"""
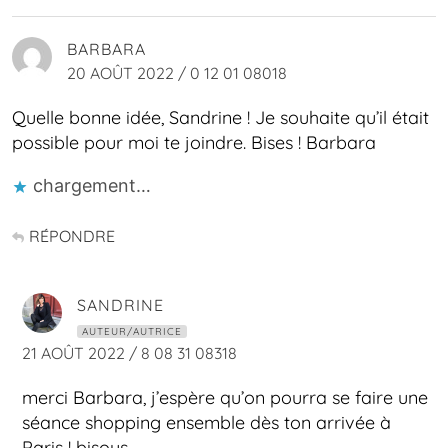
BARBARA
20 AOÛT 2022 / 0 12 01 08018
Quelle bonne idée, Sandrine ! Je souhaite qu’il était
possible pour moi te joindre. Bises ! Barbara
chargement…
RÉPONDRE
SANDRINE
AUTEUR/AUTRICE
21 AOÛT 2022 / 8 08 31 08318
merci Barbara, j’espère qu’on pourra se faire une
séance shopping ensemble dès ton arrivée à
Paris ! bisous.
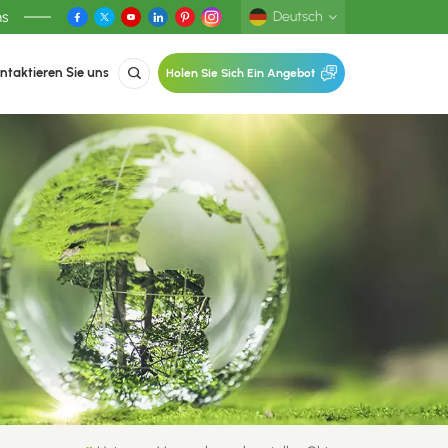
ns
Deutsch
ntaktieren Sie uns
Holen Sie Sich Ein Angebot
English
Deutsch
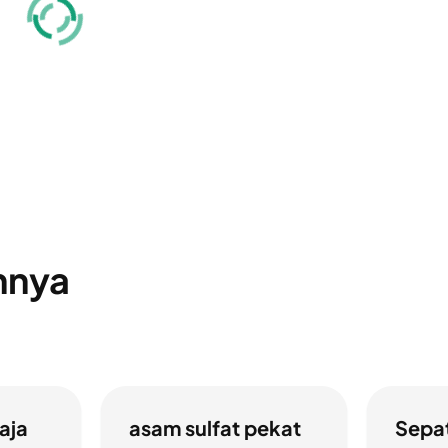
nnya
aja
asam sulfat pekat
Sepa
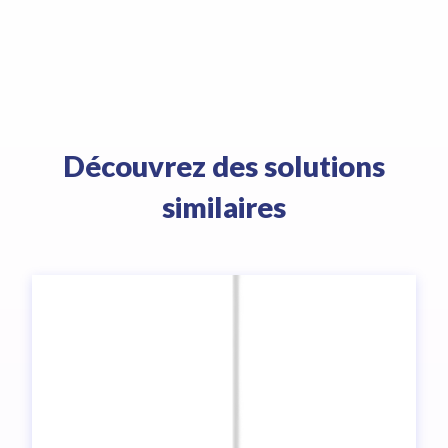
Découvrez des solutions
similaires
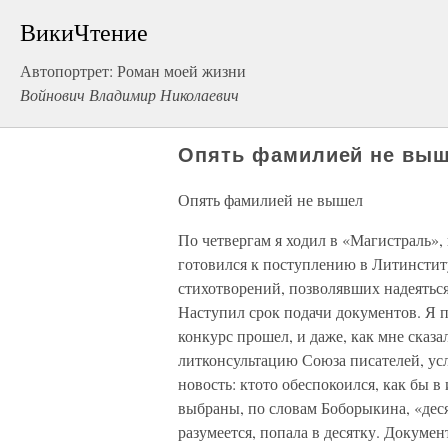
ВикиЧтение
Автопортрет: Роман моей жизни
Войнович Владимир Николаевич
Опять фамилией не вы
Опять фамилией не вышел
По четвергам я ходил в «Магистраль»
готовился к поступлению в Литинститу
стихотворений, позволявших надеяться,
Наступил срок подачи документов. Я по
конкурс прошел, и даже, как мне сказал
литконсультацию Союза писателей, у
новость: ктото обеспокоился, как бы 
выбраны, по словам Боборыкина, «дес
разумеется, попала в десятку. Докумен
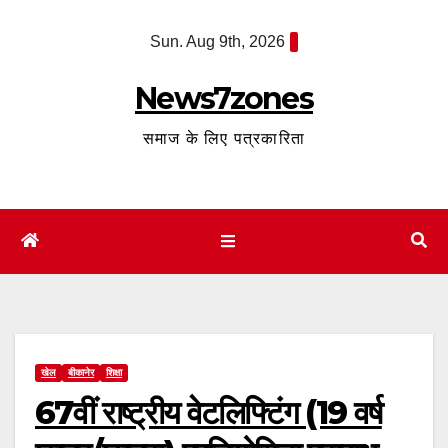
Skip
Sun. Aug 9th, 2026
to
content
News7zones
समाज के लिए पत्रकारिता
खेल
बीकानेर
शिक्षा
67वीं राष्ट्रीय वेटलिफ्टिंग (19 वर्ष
"""
"""
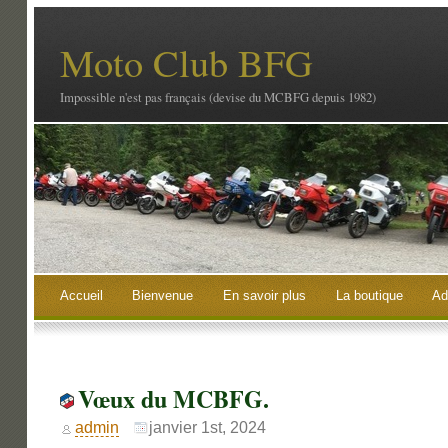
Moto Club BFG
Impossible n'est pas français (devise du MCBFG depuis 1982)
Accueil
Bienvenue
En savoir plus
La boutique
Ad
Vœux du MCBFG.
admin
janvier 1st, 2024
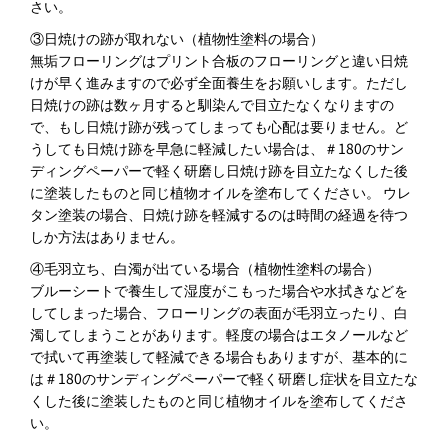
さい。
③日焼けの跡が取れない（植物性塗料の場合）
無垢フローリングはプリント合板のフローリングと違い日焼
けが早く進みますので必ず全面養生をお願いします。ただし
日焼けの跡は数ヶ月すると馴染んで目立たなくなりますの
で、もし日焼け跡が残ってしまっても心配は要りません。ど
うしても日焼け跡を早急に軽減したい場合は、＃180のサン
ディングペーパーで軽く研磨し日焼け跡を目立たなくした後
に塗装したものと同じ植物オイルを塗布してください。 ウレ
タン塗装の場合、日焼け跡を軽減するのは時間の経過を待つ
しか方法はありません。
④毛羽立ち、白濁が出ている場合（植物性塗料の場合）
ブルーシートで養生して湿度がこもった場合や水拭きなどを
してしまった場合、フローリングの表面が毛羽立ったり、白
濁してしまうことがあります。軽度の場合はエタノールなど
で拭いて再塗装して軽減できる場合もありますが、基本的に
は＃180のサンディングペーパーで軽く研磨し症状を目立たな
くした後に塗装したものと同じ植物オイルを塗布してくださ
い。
"""
Filter this listing and copy only the lines holding the word "Опять".

# Task solution
Опять фамилией не вы
Опять фамилией не вышел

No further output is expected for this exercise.